Na bitte, Herr Hecking, jetzt ist es vorbei. Er habe keine Lust mehr, jede Woche die Frage zu beantworten, ob sein Team Bayern-Jäger Nummer eins sei, grummelt der verhinderte Gute-Laune-Bär schon seit einigen Spieltagen. Nun hat sein VfL Wolfsburg ihm einen Gefallen getan und nur ein mickriges 1:1 gegen Paderborn geholt. Merke: Wer zuhause nicht gegen einen Aufsteiger gewinnt, jagt vielleicht tabellarisch gesehen die Bayern, den Münchner aber gewiss keine Angst ein. Dabei sah Hecking laut eigener Auskunft ein "Klassespiel" seiner Mannschaft, die Kennzahlen bestätigen das: 64 Prozent Ballbesitz, 27:2 Flanken, 11:1 Ecken, 21:6 Torschüsse. Aber dabei sprang eben nur ein Tor heraus, das auch noch der Paderborner Rafa Lopez erzielte. "Wir sind in erster Linie an Lukas Kruse gescheitert", sagte Hecking und verteilte damit ein verdientes Lob an den SC-Torhüter, der acht Paraden zeigte, einen Elfmeter hielt-– und den Wolfsburger Trainer vor unangenehmen Interviewfragen bewahrte.

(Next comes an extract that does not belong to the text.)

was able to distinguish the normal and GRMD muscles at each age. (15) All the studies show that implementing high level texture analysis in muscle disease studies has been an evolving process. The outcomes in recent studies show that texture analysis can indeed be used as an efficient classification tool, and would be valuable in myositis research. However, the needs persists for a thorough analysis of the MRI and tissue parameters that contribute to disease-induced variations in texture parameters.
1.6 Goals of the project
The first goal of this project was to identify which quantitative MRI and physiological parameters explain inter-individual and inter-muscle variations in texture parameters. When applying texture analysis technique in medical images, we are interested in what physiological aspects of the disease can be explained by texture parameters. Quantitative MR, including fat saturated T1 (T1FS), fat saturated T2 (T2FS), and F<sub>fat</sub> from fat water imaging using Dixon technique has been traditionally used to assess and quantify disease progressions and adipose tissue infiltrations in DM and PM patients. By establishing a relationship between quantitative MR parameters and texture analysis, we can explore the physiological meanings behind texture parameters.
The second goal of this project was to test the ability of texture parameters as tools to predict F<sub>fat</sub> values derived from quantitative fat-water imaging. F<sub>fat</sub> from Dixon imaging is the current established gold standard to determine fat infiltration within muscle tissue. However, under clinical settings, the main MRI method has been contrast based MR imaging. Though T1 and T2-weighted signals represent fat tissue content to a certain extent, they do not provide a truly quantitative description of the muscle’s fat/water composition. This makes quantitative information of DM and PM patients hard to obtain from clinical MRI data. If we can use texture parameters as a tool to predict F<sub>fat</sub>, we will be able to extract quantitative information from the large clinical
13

Apropos Nicht-Bayern-Jäger: Punktgleich gingen Bayer Leverkusen und Borussia Mönchengladbach in ein ansehnliches Verfolgerchen-Duell, und punktgleich trennten sie sich auch wieder. Die Hausherren von Roger Schmidt konnten zum Pausentee ein altbekanntes Liedchen anstimmen. Mal wieder hatten sie einen Gegner dominiert, mal wieder ein Chancenplus (12:2 Torschüsse zur Halbzeit), und doch stand es nur 1:1. Hakan Calhanoglus hatte die sehenswerte Führung per Fernschuss erzielt, doch Roel Brouwers nach einer Ecke ausgeglichen. In der zweiten Halbzeit neutralisierten sich die Teams, zufrieden waren am Ende beide Trainer – Roger Schmidt meinte gar, ein Punkt gegen die Borussia sei "keine Schande". Das stimmt, gibt aber trotzdem einen Hinweis darauf, warum es in dieser Saison keine Bayern-Jäger gibt.

6. Benatia ballert die Herzchen weg

33 Tore hatte der FC Bayern München vor seinem Gastspiel in Augsburg erzielt, erst das 34. markierte ein Abwehrspieler. Mehdi Benatia köpfte in seinem 7. Bundesligaspiel seinen Premierentreffer – und feierte ihn mit martialischer Pose: Mit seinen Hände ahmte er eine Maschinenpistole nach und schoss mit seiner imaginären Waffe in die Ränge."

Unsympathisch", befand der Sky-Kommentator. Klar, man kann das geschmacklos finden. Und ganz ehrlich, wir fragen uns ja auch, was das genau soll. Vielleicht hat er einfach Bock auf Ballern. Oder, um es noch kürzer und mit dem geschätzten Kollegen Frank Buschmann zu sagen: Ratatatatatatatatat". Jedenfalls freuen wir uns über eine willkommene Abwechslung zur Herzchen-Pest, die schon viel zu lange in der Liga wütet. Aber trotz Benatia steht zu befürchten, dass weiterhin junge Menschen Tore bejubeln, indem sie allen Ernstes mit ihren Fingern Liebessymbole formen. Wir als Spogeda (Sportjournalisten gegen Dämlack-Jubel) fordern deswegen: Gelbe Karten für Herzchen - und Feuer frei!